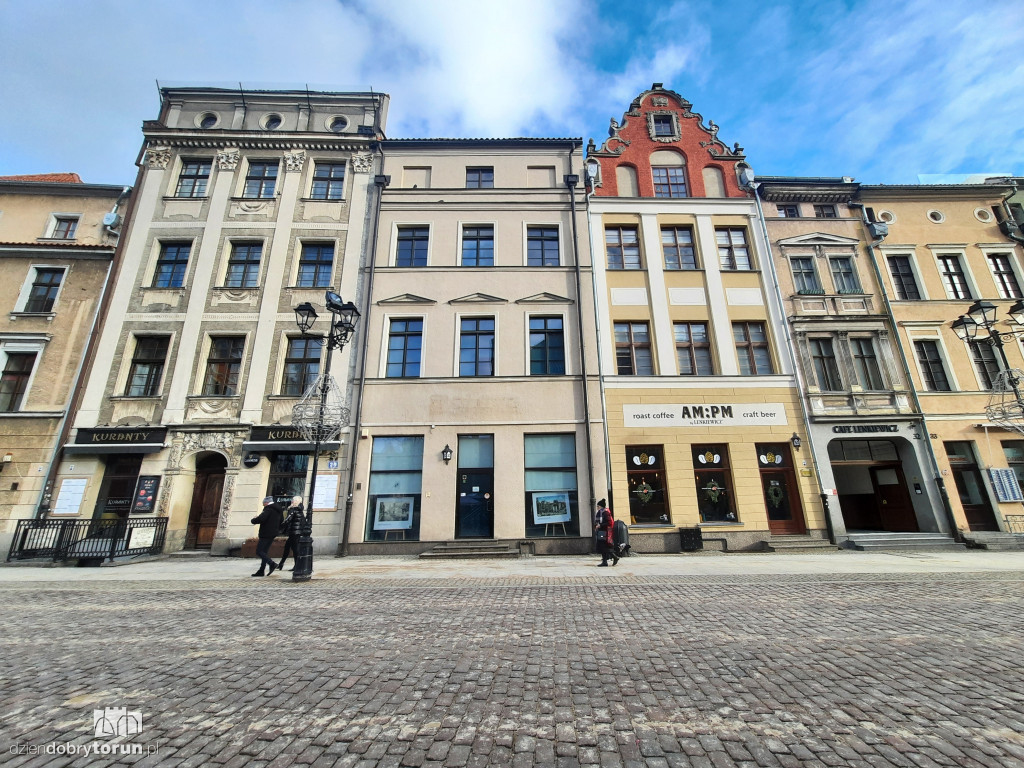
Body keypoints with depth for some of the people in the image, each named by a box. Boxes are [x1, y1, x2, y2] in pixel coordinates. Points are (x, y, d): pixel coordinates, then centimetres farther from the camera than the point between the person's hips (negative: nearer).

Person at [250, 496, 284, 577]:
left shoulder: (269, 509, -13)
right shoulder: (279, 510, 17)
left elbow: (261, 518, -25)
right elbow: (281, 524, 23)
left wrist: (253, 520, -7)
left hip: (266, 534, -9)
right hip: (273, 534, 9)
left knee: (259, 551, -6)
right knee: (264, 551, 14)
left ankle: (272, 564, -19)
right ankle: (261, 571, 15)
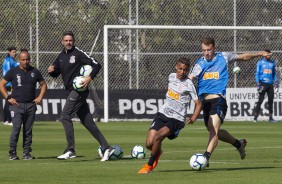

****************************************

* [What you will do]: Please copy out every line of the material above word for word, leaving out the pictures.

* [Exercise response]:
Body keypoints with depth for some of the people in the image, each named by a box. Boxes are [x1, y1, x2, y2] in pixel coordinates. Points are (x, y, d): pixel coordinates, then centimetres farther from the camera than the point between the person's hips (negative: nearer).

Person at [250, 496, 284, 577]:
left shoulder: (269, 509, -13)
right shoulder: (279, 510, 17)
left elbow: (261, 518, -25)
right elbow: (281, 524, 23)
left wrist: (253, 520, -7)
left hip: (266, 534, -9)
right hip: (273, 534, 9)
left knee: (259, 551, -6)
right knee: (264, 551, 14)
left ankle: (272, 564, -19)
right ankle: (261, 571, 15)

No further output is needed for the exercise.